What is this drug used for?

• It is used to treat attention deficit problems with hyperactivity.
• It is used to treat binge eating disorder.
• It may be given to you for other reasons. Talk with the doctor.

Frequently reported side effects of this drug

• Anxiety
• Diarrhea
• Constipation
• Nausea
• Vomiting
• Dry mouth
• Feeling jittery
• Lack of appetite
• Weight loss
• Trouble sleeping
• Abdominal pain

Other side effects of this drug: Talk with your doctor right away if you have any of these signs of:

• Stevens-Johnson syndrome/toxic epidermal necrolysis like red, swollen, blistered, or peeling skin (with or without fever); red or irritated eyes; or sores in mouth, throat, nose, or eyes.
• Severe headache
• Fast heartbeat
• Abnormal heartbeat
• Decreased sex drive
• Sexual dysfunction
• Agitation
• Tremors
• Discoloration of hands or feet
• Burning or numbness of hands or feet
• Dark urine
• Muscle pain
• Muscle weakness
• Unable to pass urine
• Change in amount of urine passed
• Sores on fingers or toes
• Severe cerebrovascular disease like change in strength on one side is greater than the other, difficulty speaking or thinking, change in balance, or vision changes.
• Chest pain
• Shortness of breath
• Severe dizziness
• Passing out
• Vision changes
• Depression like thoughts of suicide, anxiety, emotional instability, or confusion.
• Sensing things that seem real but are not
• Behavioral changes
• Signs of a significant reaction like wheezing; chest tightness; fever; itching; bad cough; blue skin color; seizures; or swelling of face, lips, tongue, or throat.

Note: This is not a comprehensive list of all side effects. Talk to your doctor if you have questions.

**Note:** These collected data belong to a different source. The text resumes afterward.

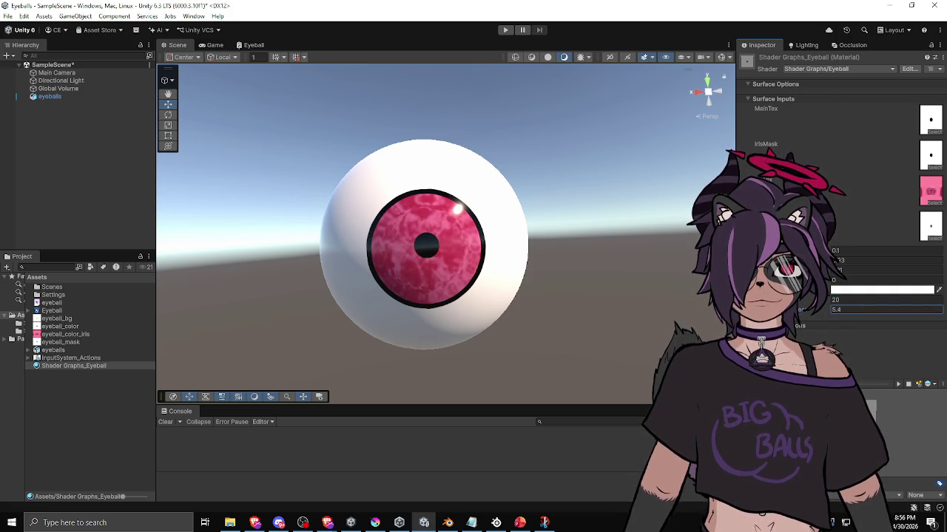
{"action": "left_click_drag", "start_coordinate": [803, 299], "coordinate": [919, 314]}
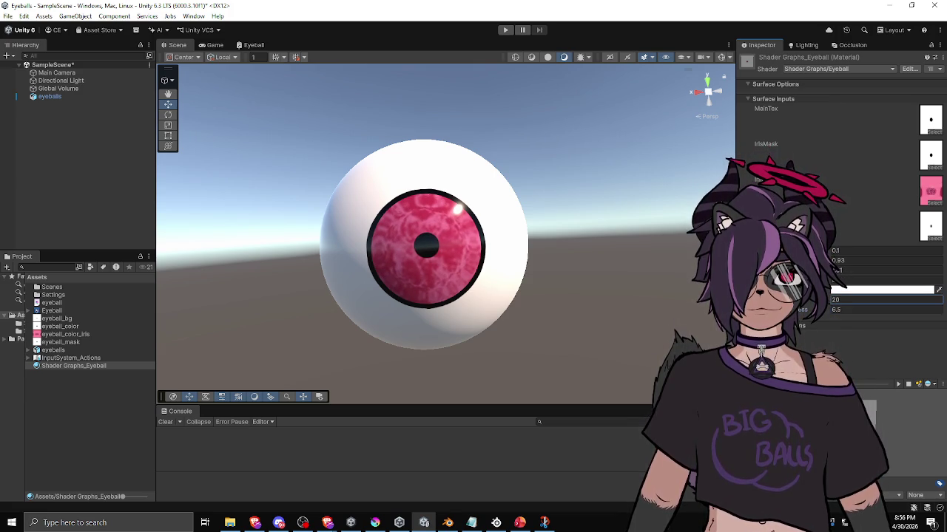
{"action": "mouse_move", "coordinate": [850, 306]}
{"action": "left_mouse_down"}
{"action": "mouse_move", "coordinate": [695, 306]}
{"action": "mouse_move", "coordinate": [739, 307]}
{"action": "mouse_move", "coordinate": [695, 314]}
{"action": "mouse_move", "coordinate": [706, 315]}
{"action": "left_mouse_up"}
{"action": "type", "text": "8.3"}
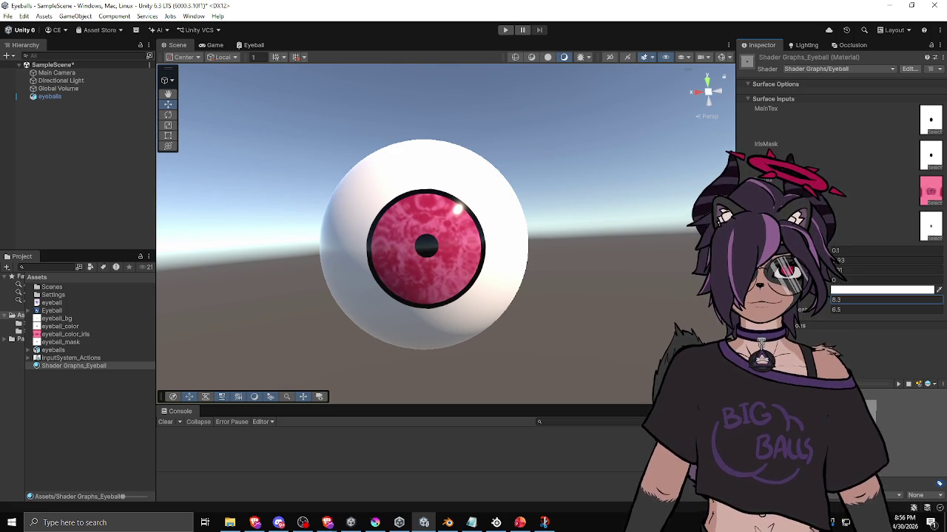
Enter 4 for the lower value and, after several retries, 3 for the upper value
{"action": "type", "text": "4"}
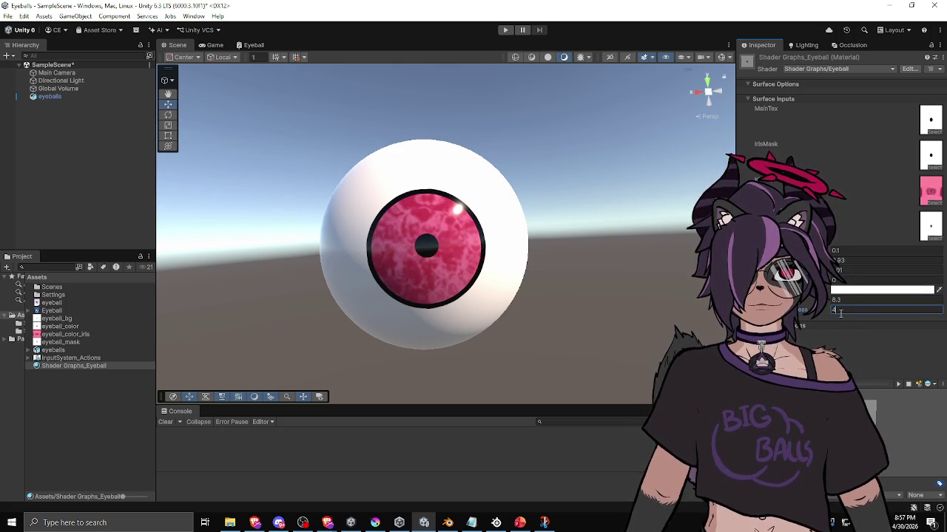
{"action": "left_click", "coordinate": [880, 300]}
{"action": "type", "text": "6.2"}
{"action": "key", "text": "BackSpace"}
{"action": "key", "text": "BackSpace"}
{"action": "key", "text": "BackSpace"}
{"action": "type", "text": "5.3"}
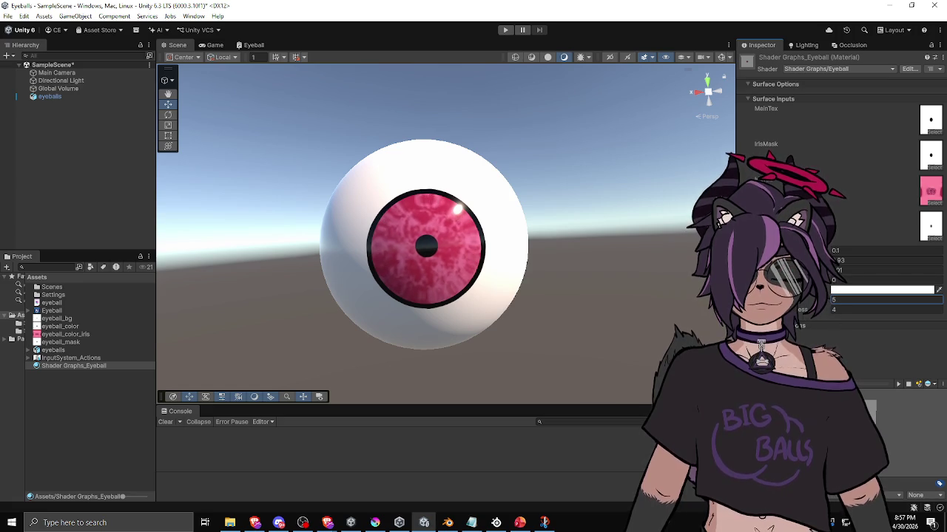
{"action": "key", "text": "BackSpace"}
{"action": "type", "text": "9"}
{"action": "key", "text": "BackSpace"}
{"action": "key", "text": "BackSpace"}
{"action": "key", "text": "BackSpace"}
{"action": "type", "text": "2.4"}
{"action": "key", "text": "BackSpace"}
{"action": "key", "text": "BackSpace"}
{"action": "key", "text": "BackSpace"}
{"action": "type", "text": "3"}
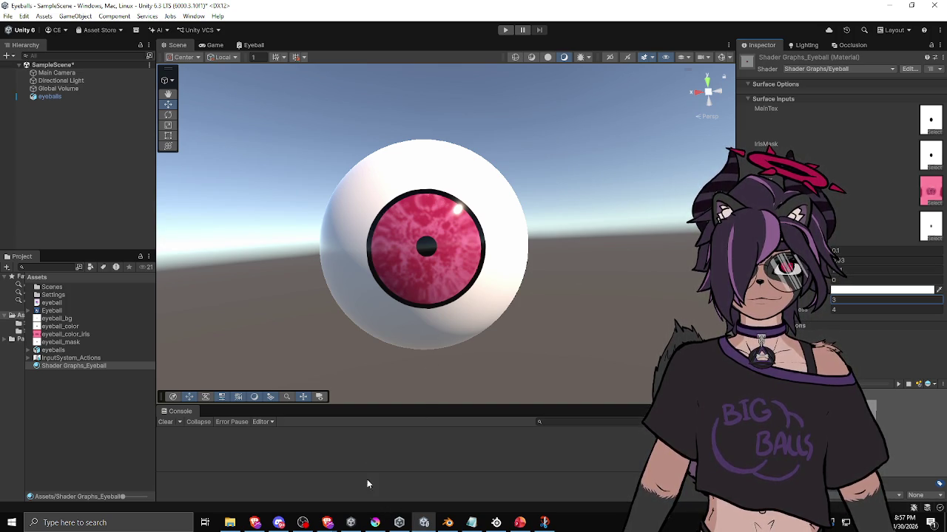
{"action": "left_click", "coordinate": [251, 45]}
Bring the UV Scale node into view and select it to show its 0.5, 0.5 pivot
{"action": "mouse_move", "coordinate": [370, 161]}
{"action": "left_mouse_down"}
{"action": "mouse_move", "coordinate": [274, 163]}
{"action": "mouse_move", "coordinate": [340, 165]}
{"action": "mouse_move", "coordinate": [316, 169]}
{"action": "left_mouse_up"}
{"action": "scroll", "coordinate": [317, 170], "scroll_direction": "up", "scroll_amount": 2}
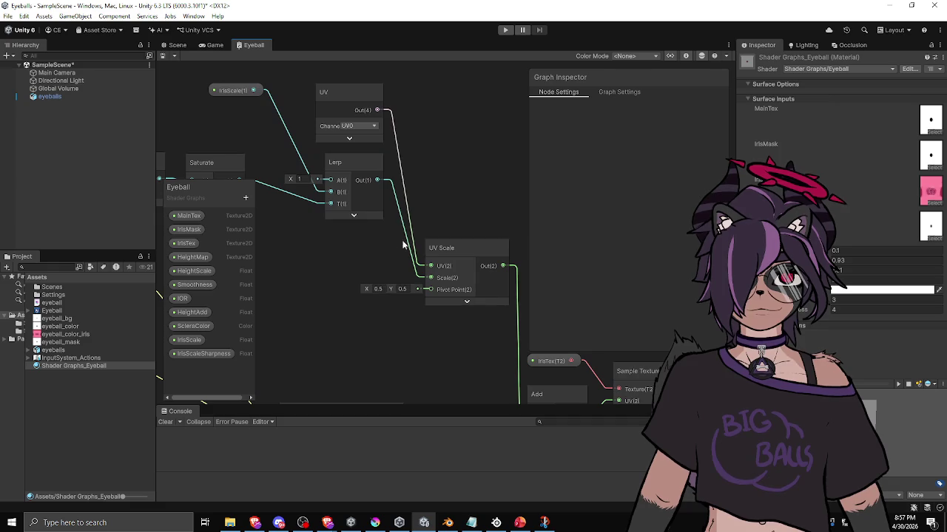
{"action": "scroll", "coordinate": [430, 254], "scroll_direction": "down", "scroll_amount": 2}
{"action": "scroll", "coordinate": [426, 218], "scroll_direction": "up", "scroll_amount": 1}
{"action": "left_click_drag", "start_coordinate": [432, 221], "coordinate": [372, 212]}
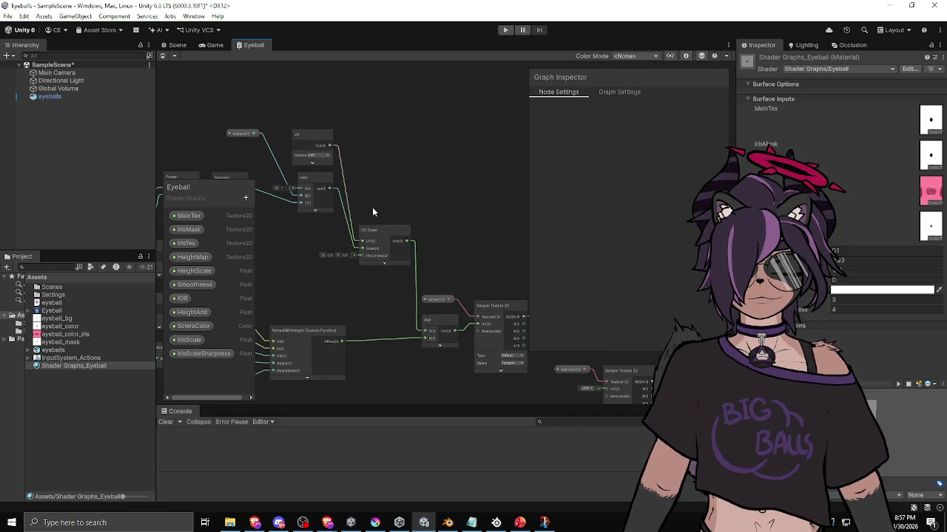
{"action": "scroll", "coordinate": [368, 203], "scroll_direction": "up", "scroll_amount": 2}
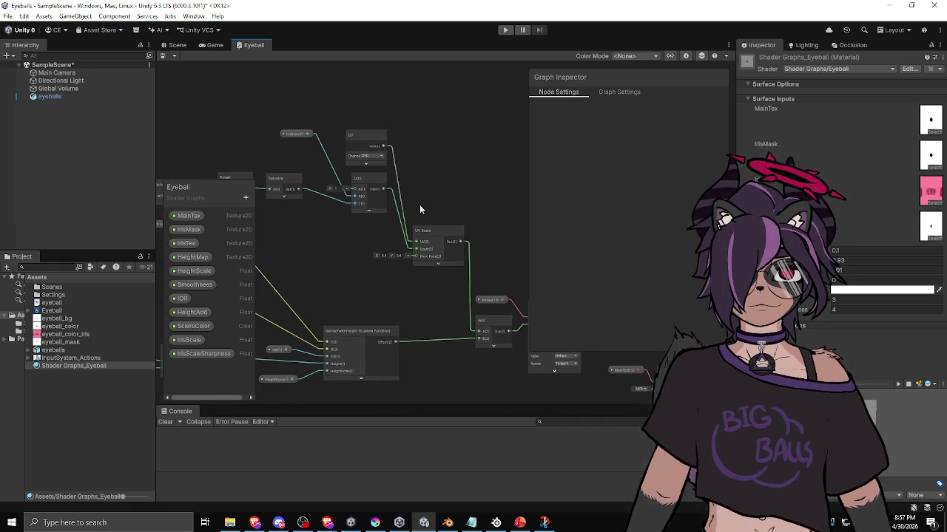
{"action": "scroll", "coordinate": [373, 251], "scroll_direction": "up", "scroll_amount": 1}
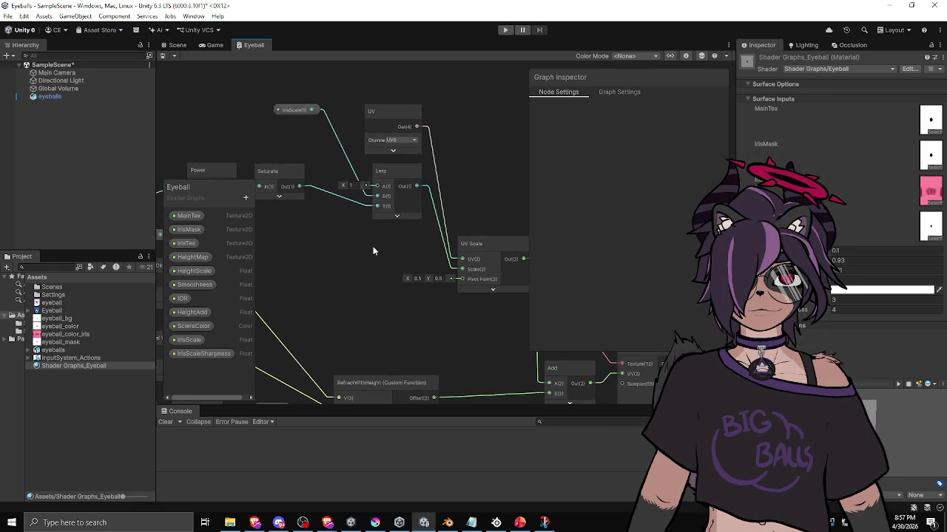
{"action": "left_click_drag", "start_coordinate": [371, 244], "coordinate": [362, 256]}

Consumer Information Use and Disclaimer: This information should not be used to decide whether or not to take this medicine or any other medicine. Only the healthcare provider has the knowledge and training to decide which medicines are right for a specific patient. This information does not endorse any medicine as safe, effective, or approved for treating any patient or health condition. This is only a brief summary of general information about this medicine. It does NOT include all information about the possible uses, directions, warnings, precautions, interactions, adverse effects, or risks that may apply to this medicine. This information is not specific medical advice and does not replace information you receive from the healthcare provider. You must talk with the healthcare provider for complete information about the risks and benefits of using this medicine.